My gaze drifts up to the sky
Watching the delicate dance of falling leaves,
And for a moment, I wish I could die
Knowing that you are gone; that you have left me.
Quietly, I observe everything around me.
My stunned silence goes unnoticed by the trees;
Their existence wouldn’t change if I chose to die.
Why am I so afraid to be alone?
Will I fall, dried and dead, like the leaves
When they end their brief lives of glory in the sky?
And what of my glory, my moment in the sky?
It wasn’t enough to keep you here with me.
You left me, dry and crumbling, rotting with the fallen leaves.
I’m worth as much to you now as the mold that grows at the base of the trees.
A flattened mushroom, left alone.
Like the tall woods around me, you won’t notice when I die.
But why exactly am I going to die?
I stop and think about this, under the star-dotted sky.

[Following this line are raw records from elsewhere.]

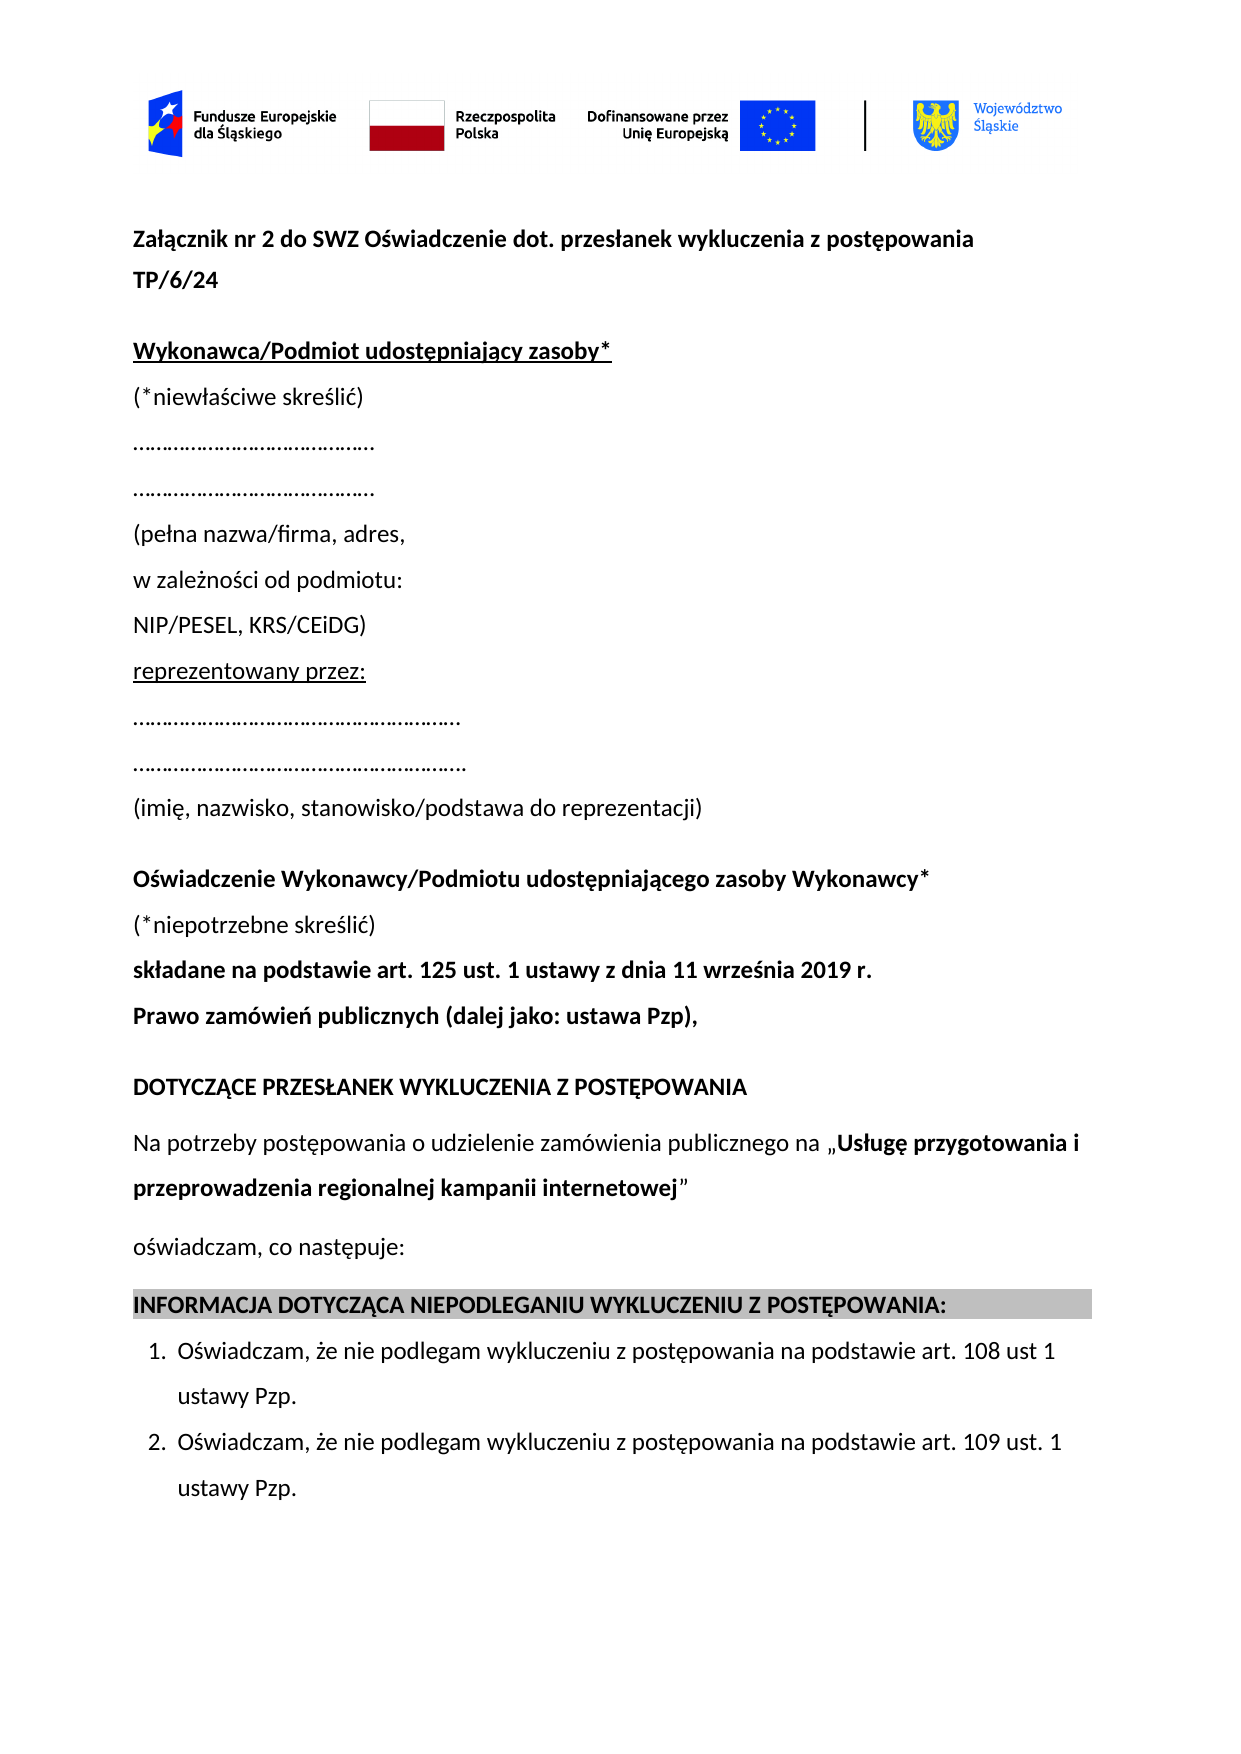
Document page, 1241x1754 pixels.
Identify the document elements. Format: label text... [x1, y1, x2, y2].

text (imię, nazwisko, stanowisko/podstawa do reprezentacji) [133, 792, 1092, 823]
text Oświadczenie Wykonawcy/Podmiotu udostępniającego zasoby Wykonawcy* [133, 863, 1092, 894]
text …………………………………… [133, 472, 1092, 503]
text (*niewłaściwe skreślić) [133, 381, 1092, 411]
text (pełna nazwa/firma, adres, w zależności od podmiotu: NIP/PESEL, KRS/CEiDG) [133, 518, 502, 640]
text …………………………………………………. [133, 747, 487, 777]
text Prawo zamówień publicznych (dalej jako: ustawa Pzp), [133, 1000, 1092, 1031]
text TP/6/24 [133, 264, 1092, 295]
text …………………………………… [133, 427, 1092, 457]
list Oświadczam, że nie podlegam wykluczeniu z postępowania na podstawie art. 109 ust. 1 [148, 1426, 1092, 1457]
text INFORMACJA DOTYCZĄCA NIEPODLEGANIU WYKLUCZENIU Z POSTĘPOWANIA: [133, 1289, 1092, 1319]
text Na potrzeby postępowania o udzielenie zamówienia publicznego na „Usługę przygotowania i przeprowadzenia regionalnej kampanii internetowej” [133, 1127, 1092, 1203]
text (*niepotrzebne skreślić) [133, 909, 1092, 939]
text Wykonawca/Podmiot udostępniający zasoby* [133, 335, 1092, 366]
text ………………………………………………… [133, 701, 487, 731]
text DOTYCZĄCE PRZESŁANEK WYKLUCZENIA Z POSTĘPOWANIA [133, 1071, 1092, 1102]
picture [132, 73, 1078, 174]
text składane na podstawie art. 125 ust. 1 ustawy z dnia 11 września 2019 r. [133, 954, 1092, 985]
subtitle Załącznik nr 2 do SWZ Oświadczenie dot. przesłanek wykluczenia z postępowania [133, 223, 1092, 254]
list ustawy Pzp. [177, 1472, 1092, 1502]
text oświadczam, co następuje: [133, 1231, 1092, 1261]
list Oświadczam, że nie podlegam wykluczeniu z postępowania na podstawie art. 108 ust 1 ustawy Pzp. [148, 1335, 1092, 1411]
text reprezentowany przez: [133, 655, 502, 686]
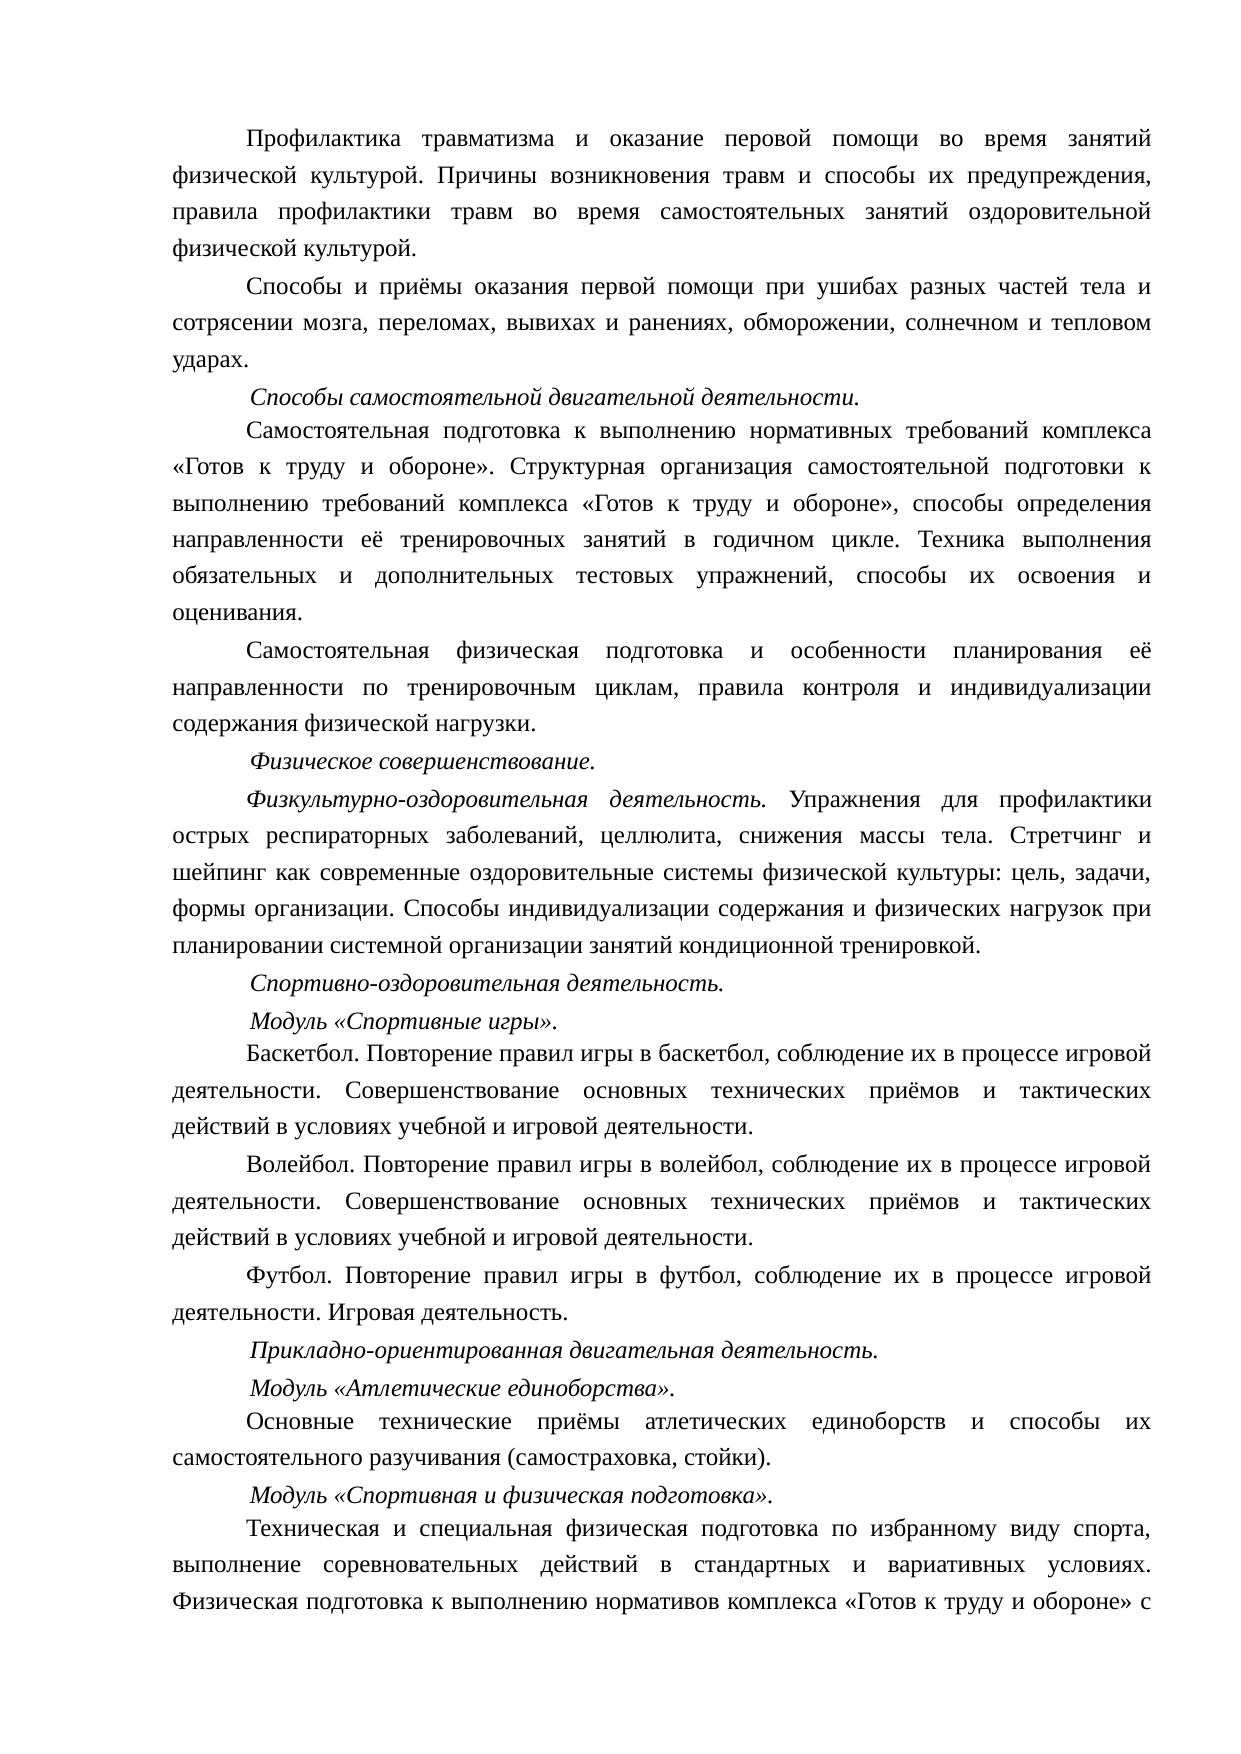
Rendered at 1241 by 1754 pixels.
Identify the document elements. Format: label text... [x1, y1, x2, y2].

text Футбол. Повторение правил игры в футбол, соблюдение их в процессе игровой деятельности. Игровая деятельность. [172, 1261, 1152, 1326]
text Модуль «Спортивная и физическая подготовка». [249, 1480, 1152, 1509]
text Способы и приёмы оказания первой помощи при ушибах разных частей тела и сотрясении мозга, переломах, вывихах и ранениях, обморожении, солнечном и тепловом ударах. [172, 271, 1152, 372]
text Прикладно-ориентированная двигательная деятельность. [249, 1335, 1152, 1364]
text Спортивно-оздоровительная деятельность. [249, 968, 1152, 997]
text Модуль «Атлетические единоборства». [249, 1373, 1152, 1402]
text Баскетбол. Повторение правил игры в баскетбол, соблюдение их в процессе игровой деятельности. Совершенствование основных технических приёмов и тактических действий в условиях учебной и игровой деятельности. [172, 1038, 1152, 1140]
text Самостоятельная физическая подготовка и особенности планирования её направленности по тренировочным циклам, правила контроля и индивидуализации содержания физической нагрузки. [172, 635, 1152, 737]
text Основные технические приёмы атлетических единоборств и способы их самостоятельного разучивания (самостраховка, стойки). [172, 1406, 1152, 1471]
text Модуль «Спортивные игры». [249, 1006, 1152, 1034]
text Физкультурно-оздоровительная деятельность. Упражнения для профилактики острых респираторных заболеваний, целлюлита, снижения массы тела. Стретчинг и шейпинг как современные оздоровительные системы физической культуры: цель, задачи, формы организации. Способы индивидуализации содержания и физических нагрузок при планировании системной организации занятий кондиционной тренировкой. [172, 784, 1152, 959]
text Профилактика травматизма и оказание перовой помощи во время занятий физической культурой. Причины возникновения травм и способы их предупреждения, правила профилактики травм во время самостоятельных занятий оздоровительной физической культурой. [172, 123, 1152, 261]
text Физическое совершенствование. [249, 746, 1152, 775]
text Способы самостоятельной двигательной деятельности. [249, 382, 1152, 411]
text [172, 1513, 1152, 1615]
text Волейбол. Повторение правил игры в волейбол, соблюдение их в процессе игровой деятельности. Совершенствование основных технических приёмов и тактических действий в условиях учебной и игровой деятельности. [172, 1149, 1152, 1251]
text Самостоятельная подготовка к выполнению нормативных требований комплекса «Готов к труду и обороне». Структурная организация самостоятельной подготовки к выполнению требований комплекса «Готов к труду и обороне», способы определения направленности её тренировочных занятий в годичном цикле. Техника выполнения обязательных и дополнительных тестовых упражнений, способы их освоения и оценивания. [172, 415, 1152, 626]
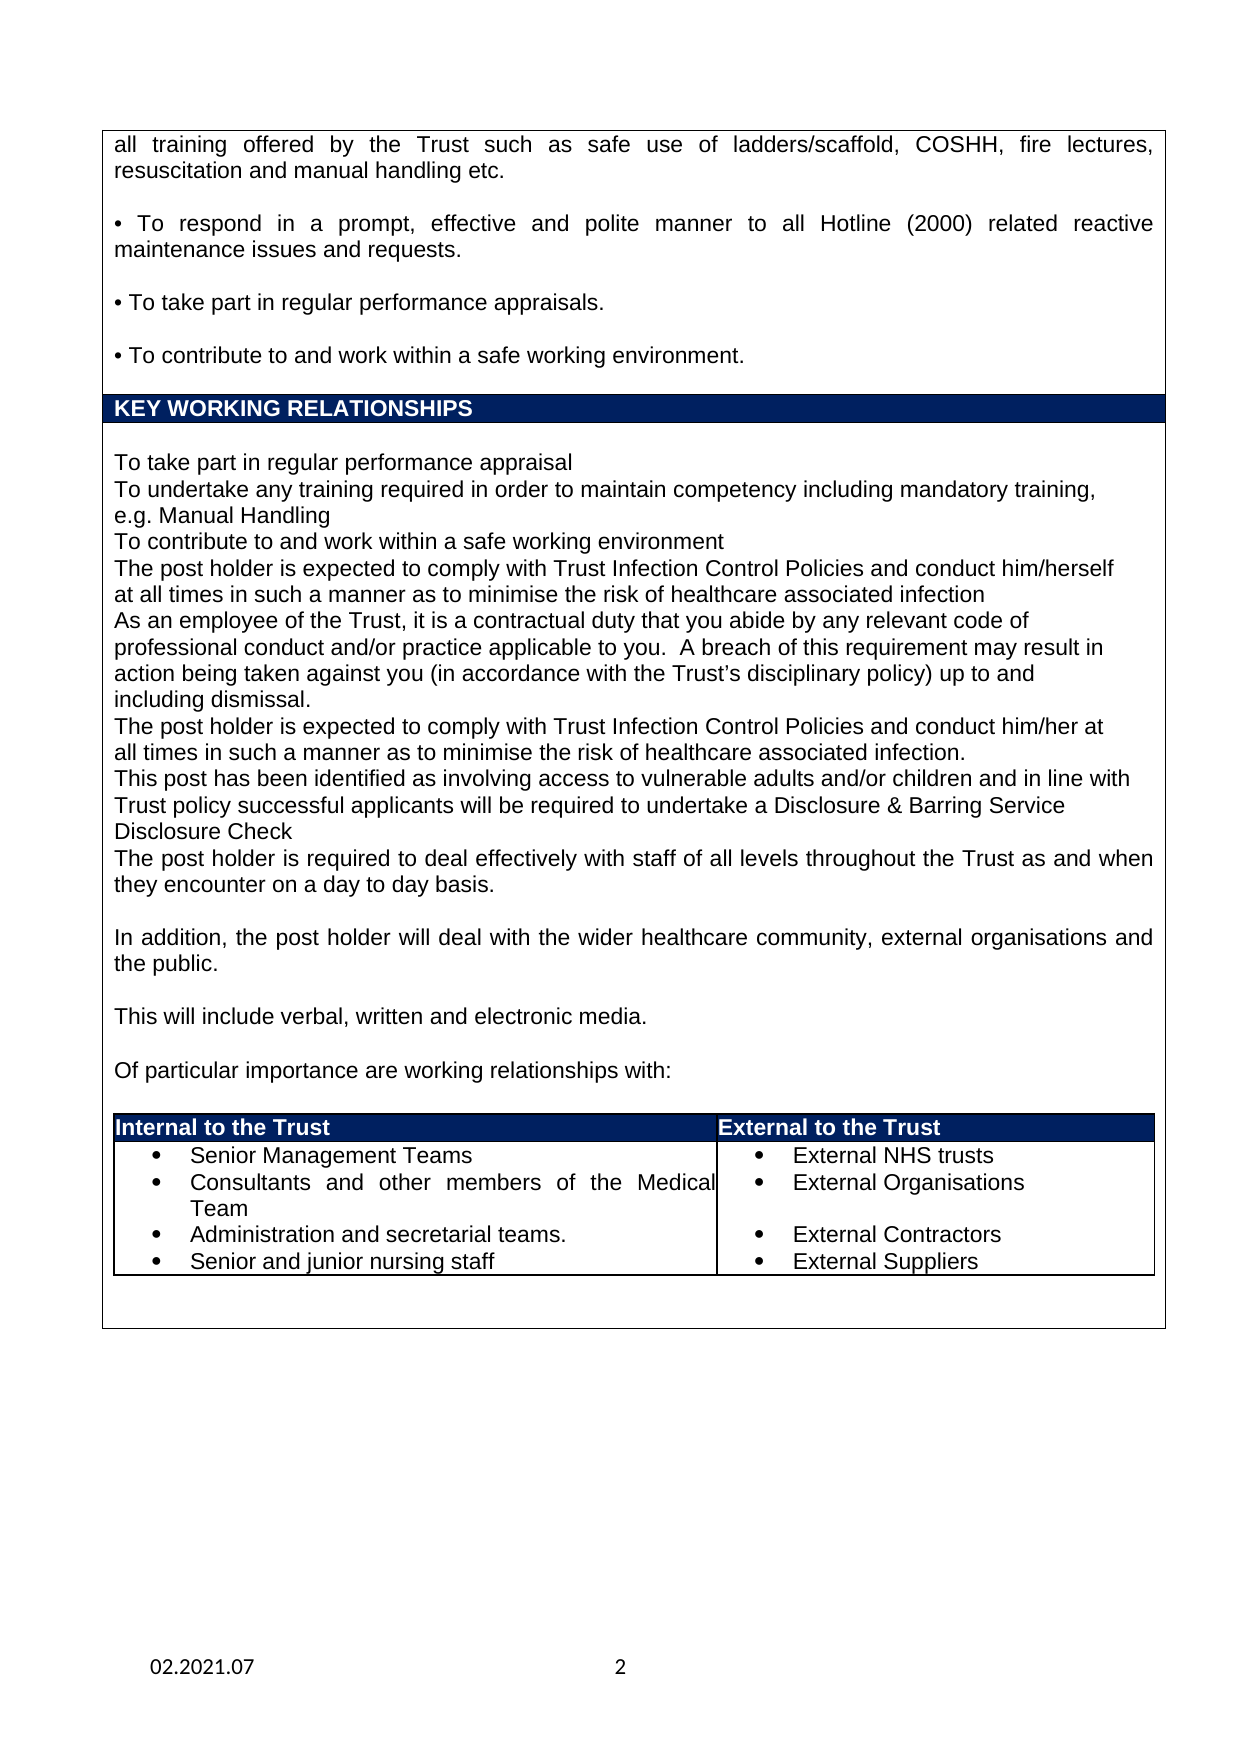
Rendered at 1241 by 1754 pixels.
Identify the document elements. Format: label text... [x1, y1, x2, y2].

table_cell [103, 131, 1165, 394]
table_cell KEY WORKING RELATIONSHIPS [103, 395, 1165, 422]
table_cell To take part in regular performance appraisal To undertake any training required in order to maintain competency including mandatory training, e.g. Manual Handling To contribute to and work within a safe working environment The post holder is expected to comply with Trust Infection Control Policies and conduct him/herself at all times in such a manner as to minimise the risk of healthcare associated infection As an employee of the Trust, it is a contractual duty that you abide by any relevant code of professional conduct and/or practice applicable to you. A breach of this requirement may result in action being taken against you (in accordance with the Trust’s disciplinary policy) up to and including dismissal. The post holder is expected to comply with Trust Infection Control Policies and conduct him/her at all times in such a manner as to minimise the risk of healthcare associated infection. This post has been identified as involving access to vulnerable adults and/or children and in line with Trust policy successful applicants will be required to undertake a Disclosure & Barring Service Disclosure Check The post holder is required to deal effectively with staff of all levels throughout the Trust as and when they encounter on a day to day basis. In addition, the post holder will deal with the wider healthcare community, external organisations and the public. This will include verbal, written and electronic media. Of particular importance are working relationships with: [103, 423, 1165, 1327]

Is there no one else in the world for me but you and you alone?
Perhaps there is more value than I had thought in me.
I am not just a spore left to fertilize these trees.
I have more control over my life than these drifting leaves.
You aren’t the only one who can leave.
I can choose to walk away, not to die.
Rather than the mold, I will be the tree.
Reaching high, stretching myself into the sky.
I can learn to accept ‘me’
On my own, not alone.
So go ahead, go off alone.
Follow your fate like the crisp, dead leaves.
I won’t fall apart just because you leave me.
I won’t even notice if you decide to die.
I have my own life, living gloriously in the sky,
And I am far above you, like the tall, strong trees.
So now it’s you who’s alone, and wishing you could die.
It’s you who gazes at falling leaves, as they suicide from the sky.
You wish you could still have me, walking together among the trees.